[Dataset excerpts]
[START]
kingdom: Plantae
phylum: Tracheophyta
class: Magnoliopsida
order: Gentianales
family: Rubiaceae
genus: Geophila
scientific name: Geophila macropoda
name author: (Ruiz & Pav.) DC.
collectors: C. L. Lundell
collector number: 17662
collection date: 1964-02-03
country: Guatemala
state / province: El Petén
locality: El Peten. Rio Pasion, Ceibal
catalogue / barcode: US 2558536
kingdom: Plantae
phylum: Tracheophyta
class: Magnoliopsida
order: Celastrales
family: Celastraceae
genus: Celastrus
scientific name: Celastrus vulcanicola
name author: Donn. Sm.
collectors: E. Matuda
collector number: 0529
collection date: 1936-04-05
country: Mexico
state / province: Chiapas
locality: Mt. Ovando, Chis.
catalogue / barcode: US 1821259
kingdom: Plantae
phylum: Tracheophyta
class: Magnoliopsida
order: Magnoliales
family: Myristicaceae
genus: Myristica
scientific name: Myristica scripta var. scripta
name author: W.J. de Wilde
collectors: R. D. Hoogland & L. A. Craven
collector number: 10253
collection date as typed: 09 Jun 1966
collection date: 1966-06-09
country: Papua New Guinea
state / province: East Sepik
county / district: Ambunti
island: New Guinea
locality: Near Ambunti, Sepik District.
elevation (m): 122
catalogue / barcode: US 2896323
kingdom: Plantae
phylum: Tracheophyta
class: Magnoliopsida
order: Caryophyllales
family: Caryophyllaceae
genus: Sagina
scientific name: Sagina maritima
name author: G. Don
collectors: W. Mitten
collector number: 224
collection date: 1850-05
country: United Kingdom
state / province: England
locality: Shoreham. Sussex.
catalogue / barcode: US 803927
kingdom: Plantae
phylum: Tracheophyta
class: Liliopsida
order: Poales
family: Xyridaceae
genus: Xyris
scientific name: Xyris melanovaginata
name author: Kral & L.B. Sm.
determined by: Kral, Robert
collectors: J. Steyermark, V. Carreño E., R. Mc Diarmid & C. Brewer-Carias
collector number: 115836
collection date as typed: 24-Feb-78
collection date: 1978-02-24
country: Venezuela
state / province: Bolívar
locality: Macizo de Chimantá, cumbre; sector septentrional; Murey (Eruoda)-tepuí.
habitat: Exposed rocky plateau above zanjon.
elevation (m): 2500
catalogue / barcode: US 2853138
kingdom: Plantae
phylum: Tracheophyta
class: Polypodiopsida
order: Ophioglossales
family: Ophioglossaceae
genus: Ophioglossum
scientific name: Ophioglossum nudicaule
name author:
[END]
Your objective = Reproduce every line above without any changes.

Right answer =
kingdom: Plantae
phylum: Tracheophyta
class: Magnoliopsida
order: Gentianales
family: Rubiaceae
genus: Geophila
scientific name: Geophila macropoda
name author: (Ruiz & Pav.) DC.
collectors: C. L. Lundell
collector number: 17662
collection date: 1964-02-03
country: Guatemala
state / province: El Petén
locality: El Peten. Rio Pasion, Ceibal
catalogue / barcode: US 2558536
kingdom: Plantae
phylum: Tracheophyta
class: Magnoliopsida
order: Celastrales
family: Celastraceae
genus: Celastrus
scientific name: Celastrus vulcanicola
name author: Donn. Sm.
collectors: E. Matuda
collector number: 0529
collection date: 1936-04-05
country: Mexico
state / province: Chiapas
locality: Mt. Ovando, Chis.
catalogue / barcode: US 1821259
kingdom: Plantae
phylum: Tracheophyta
class: Magnoliopsida
order: Magnoliales
family: Myristicaceae
genus: Myristica
scientific name: Myristica scripta var. scripta
name author: W.J. de Wilde
collectors: R. D. Hoogland & L. A. Craven
collector number: 10253
collection date as typed: 09 Jun 1966
collection date: 1966-06-09
country: Papua New Guinea
state / province: East Sepik
county / district: Ambunti
island: New Guinea
locality: Near Ambunti, Sepik District.
elevation (m): 122
catalogue / barcode: US 2896323
kingdom: Plantae
phylum: Tracheophyta
class: Magnoliopsida
order: Caryophyllales
family: Caryophyllaceae
genus: Sagina
scientific name: Sagina maritima
name author: G. Don
collectors: W. Mitten
collector number: 224
collection date: 1850-05
country: United Kingdom
state / province: England
locality: Shoreham. Sussex.
catalogue / barcode: US 803927
kingdom: Plantae
phylum: Tracheophyta
class: Liliopsida
order: Poales
family: Xyridaceae
genus: Xyris
scientific name: Xyris melanovaginata
name author: Kral & L.B. Sm.
determined by: Kral, Robert
collectors: J. Steyermark, V. Carreño E., R. Mc Diarmid & C. Brewer-Carias
collector number: 115836
collection date as typed: 24-Feb-78
collection date: 1978-02-24
country: Venezuela
state / province: Bolívar
locality: Macizo de Chimantá, cumbre; sector septentrional; Murey (Eruoda)-tepuí.
habitat: Exposed rocky plateau above zanjon.
elevation (m): 2500
catalogue / barcode: US 2853138
kingdom: Plantae
phylum: Tracheophyta
class: Polypodiopsida
order: Ophioglossales
family: Ophioglossaceae
genus: Ophioglossum
scientific name: Ophioglossum nudicaule
name author:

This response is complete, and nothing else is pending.